The big takeaway is simple: when your eyes prepare to jump, your brain may not be waiting for the next frame. It may already be penciling it in.

References

Kämmer L, Kroell LM, Knapen T, Rolfs M, Hebart MN. Feedback of peripheral saccade targets to early foveal cortex. eLife. 2026;14:RP107053. DOI: https://doi.org/10.7554/eLife.107053

Kroell LM, Rolfs M. Foveal vision anticipates defining features of eye movement targets. eLife. 2022;11:e78106. DOI: https://doi.org/10.7554/eLife.78106

Hanning NM, Deubel H, Li HH, Carrasco M. To look or not to look: dissociating presaccadic and covert spatial attention.
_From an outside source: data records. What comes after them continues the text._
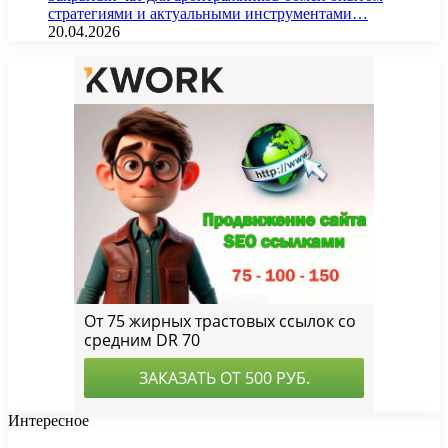
стратегиями и актуальными инструментами…
20.04.2026
Интересное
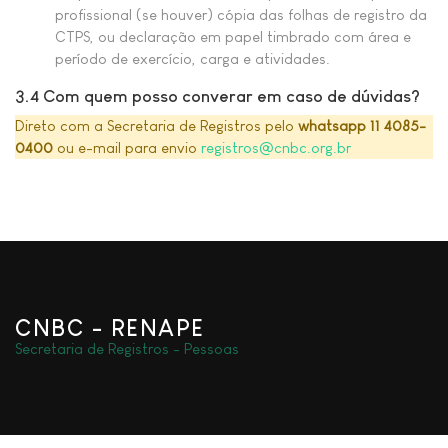
profissional (se houver) cópia das folhas de registro da
CTPS, ou declaração em papel timbrado com área e
período de exercício, carga e atividades.
3.4 Com quem posso converar em caso de dúvidas?
Direto com a Secretaria de Registros pelo
whatsapp 11 4085-
0400
ou e-mail para envio
registros@cnbc.org.br
CNBC - RENAPE
Secretaria de Registros - Pessoas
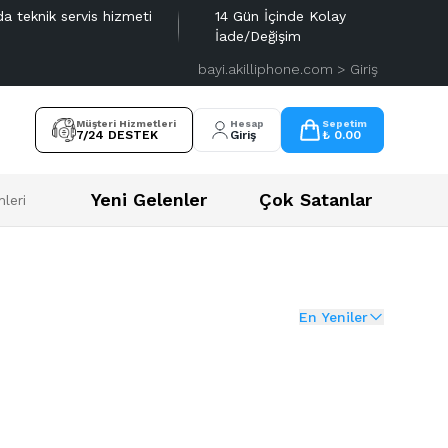
da teknik servis hizmeti
14 Gün İçinde Kolay
İade/Değişim
bayi.akilliphone.com > Giriş
Müşteri Hizmetleri
Hesap
Sepetim
7/24 DESTEK
Giriş
₺ 0.00
Yeni Gelenler
Çok Satanlar
leri
En Yeniler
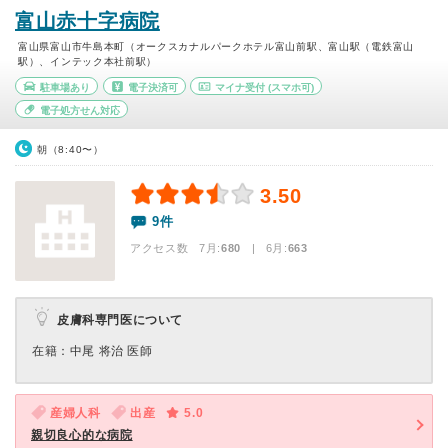
富山赤十字病院
富山県富山市牛島本町（オークスカナルパークホテル富山前駅、富山駅（電鉄富山
駅）、インテック本社前駅）
駐車場あり
電子決済可
マイナ受付
(スマホ可)
電子処方せん対応
朝（8:40〜）
3.50
9件
アクセス数 7月:
680
| 6月:
663
皮膚科専門医について
在籍：中尾 将治 医師
産婦人科
出産
5.0
親切良心的な病院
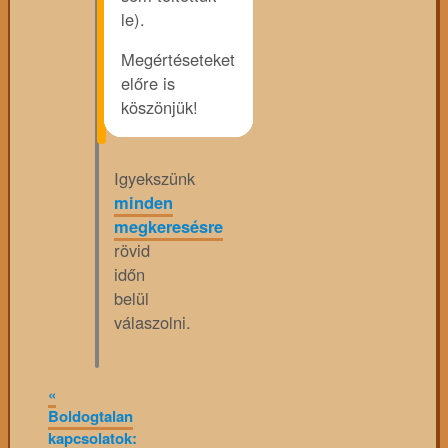
le).
Megértéseteket
előre is
köszönjük!
Igyekszünk
minden
megkeresésre
rövid
időn
belül
válaszolni.
«
Boldogtalan
kapcsolatok:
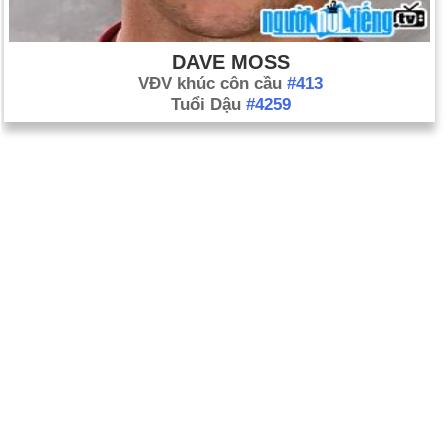
DAVE MOSS
VĐV khúc côn cầu
#413
Tuổi Dậu
#4259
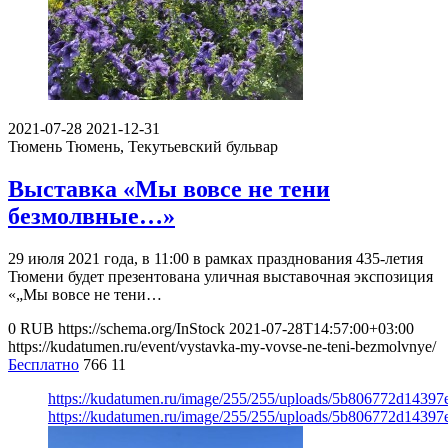
2021-07-28
2021-12-31
Тюмень
Тюмень, Текутьевский бульвар
Выставка «Мы вовсе не тени
безмолвные…»
29 июля 2021 года, в 11:00 в рамках празднования 435-летия
Тюмени будет презентована уличная выставочная экспозиция
«„Мы вовсе не тени…
0
RUB
https://schema.org/InStock
2021-07-28T14:57:00+03:00
https://kudatumen.ru/event/vystavka-my-vovse-ne-teni-bezmolvnye/
Бесплатно
766
11
https://kudatumen.ru/image/255/255/uploads/5b806772d1439
https://kudatumen.ru/image/255/255/uploads/5b806772d1439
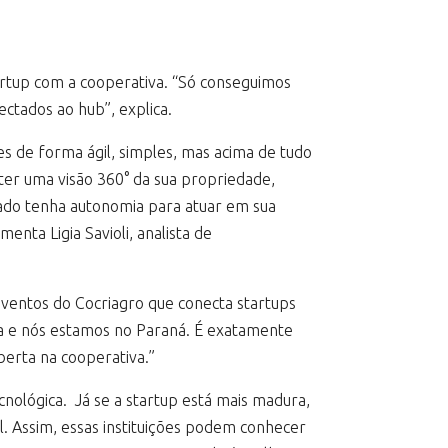
tartup com a cooperativa. “Só conseguimos
ctados ao hub”, explica.
s de forma ágil, simples, mas acima de tudo
ter uma visão 360° da sua propriedade,
rado tenha autonomia para atuar em sua
enta Ligia Savioli, analista de
ventos do Cocriagro que conecta startups
ahia e nós estamos no Paraná. É exatamente
berta na cooperativa.”
cnológica. Já se a startup está mais madura,
. Assim, essas instituições podem conhecer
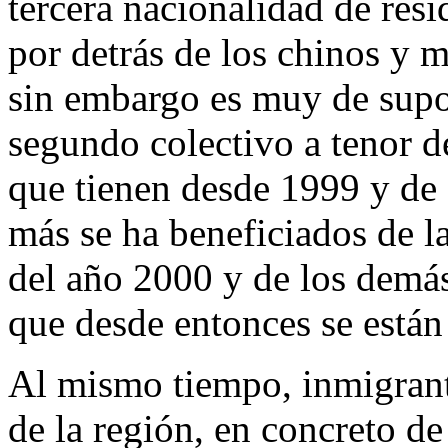
tercera nacionalidad de resi
por detrás de los chinos y 
sin embargo es muy de supo
segundo colectivo a tenor d
que tienen desde 1999 y de 
más se ha beneficiados de la
del año 2000 y de los demás
que desde entonces se están
Al mismo tiempo, inmigrante
de la región, en concreto d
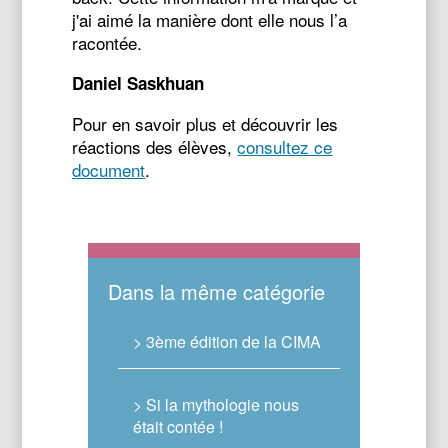
j'ai aimé la manière dont elle nous l’a
racontée.
Daniel Saskhuan
Pour en savoir plus et découvrir les
réactions des élèves,
consultez ce
document
.
Dans la même catégorie
> 3ème édition de la CIMA
> Si la mythologie nous
était contée !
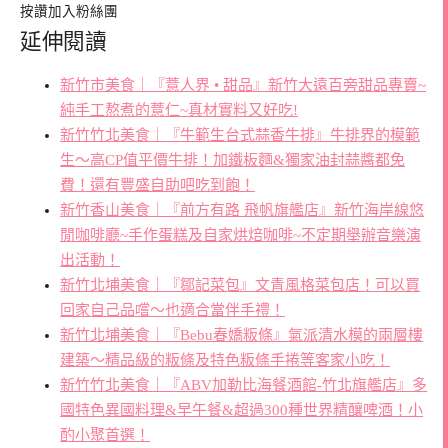
按讚加入粉絲團
延伸閱讀
新竹市美食｜『薏人界 • 甜品』新竹大遠百旁甜品專賣~
純手工熬煮的薏仁~真材實料又好吃!
新竹竹北美食｜『牛範生台式蒜香牛排』牛排界的模範
生～高CP值平價牛排！加鐵板麵&獨家油封蒜醬都免
費！還有豐盛自助吧吃到飽！
新竹香山美食｜『前方有路 飛帆旗艦店』新竹海岸線悠
閒咖啡廳~手作蛋糕及自家烘焙咖啡~不定期舉辦音樂演
出活動！
新竹北埔美食｜『鄒記菜包』文青風格菜包店！可以買
回家自己品嚐～也適合當伴手禮！
新竹北埔美食｜『Bebu春嬌粄條』氣派清水模的兩層樓
建築～精品級的粄條及特色粄條手捲等客家小吃！
新竹竹北美食｜『ABV加勒比海餐酒館-竹北旗艦店』多
國特色異國料理&早午餐&超過300種世界精釀啤酒！小
酌小聚首選！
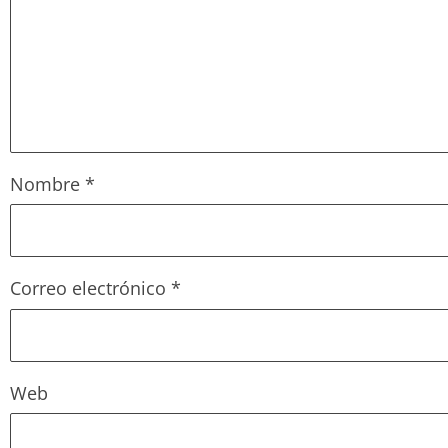
Nombre
*
Correo electrónico
*
Web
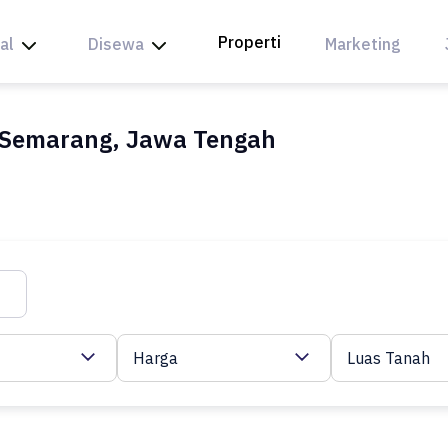
Properti
al
Disewa
Marketing
, Semarang, Jawa Tengah
Harga
Luas Tanah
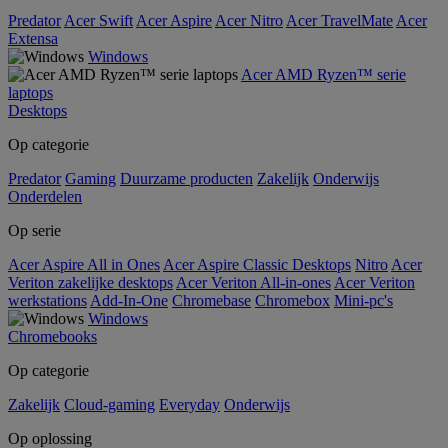
Predator
Acer Swift
Acer Aspire
Acer Nitro
Acer TravelMate
Acer
Extensa
Windows
Acer AMD Ryzen™ serie
laptops
Desktops
Op categorie
Predator
Gaming
Duurzame producten
Zakelijk
Onderwijs
Onderdelen
Op serie
Acer Aspire All in Ones
Acer Aspire Classic Desktops
Nitro
Acer
Veriton zakelijke desktops
Acer Veriton All-in-ones
Acer Veriton
werkstations
Add-In-One
Chromebase
Chromebox
Mini-pc's
Windows
Chromebooks
Op categorie
Zakelijk
Cloud-gaming
Everyday
Onderwijs
Op oplossing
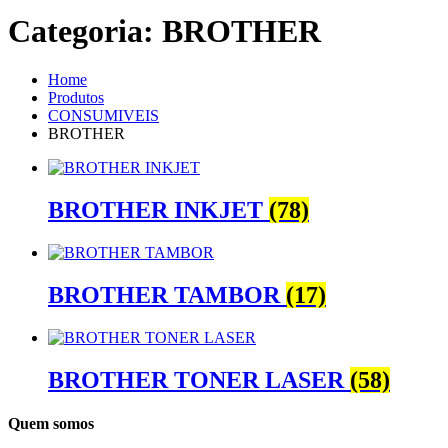
Categoria:
BROTHER
Home
Produtos
CONSUMIVEIS
BROTHER
BROTHER INKJET
(78)
BROTHER TAMBOR
(17)
BROTHER TONER LASER
(58)
Quem somos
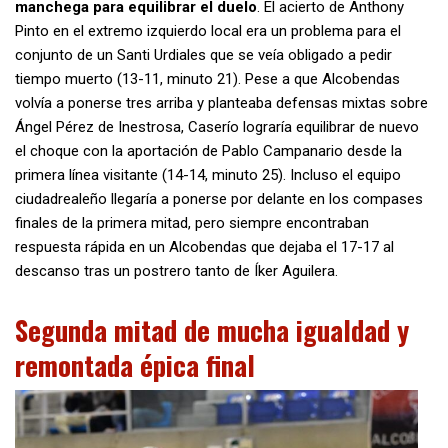
manchega para equilibrar el duelo
. El acierto de Anthony
Pinto en el extremo izquierdo local era un problema para el
conjunto de un Santi Urdiales que se veía obligado a pedir
tiempo muerto (13-11, minuto 21). Pese a que Alcobendas
volvía a ponerse tres arriba y planteaba defensas mixtas sobre
Ángel Pérez de Inestrosa, Caserío lograría equilibrar de nuevo
el choque con la aportación de Pablo Campanario desde la
primera línea visitante (14-14, minuto 25). Incluso el equipo
ciudadrealeño llegaría a ponerse por delante en los compases
finales de la primera mitad, pero siempre encontraban
respuesta rápida en un Alcobendas que dejaba el 17-17 al
descanso tras un postrero tanto de Íker Aguilera.
Segunda mitad de mucha igualdad y
remontada épica final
Trends Cogn Sci. 2021;44(8):669-686. DOI: https://doi.org/10.1016/j.tics.2021.05.002. PMCID: https://pmc.ncbi.nlm.nih.gov/articles/PMC8552810/

Li HH, Pan J, Carrasco M. Different computations underlie overt presaccadic and covert spatial attention. Nat Hum Behav. 2021;5:1418-1431. DOI: https://doi.org/10.1038/s41562-021-01099-4

Hanning NM, Deubel H, Szinte M. Dissociable roles of human frontal eye fields and early visual cortex in presaccadic attention. Nat Commun. 2023;14:5381. DOI: https://doi.org/10.1038/s41467-023-40678-z

Disclaimer: The image accompanying this article is for illustrative purposes only and does not depict actual experimental results, data, or biological mechanisms.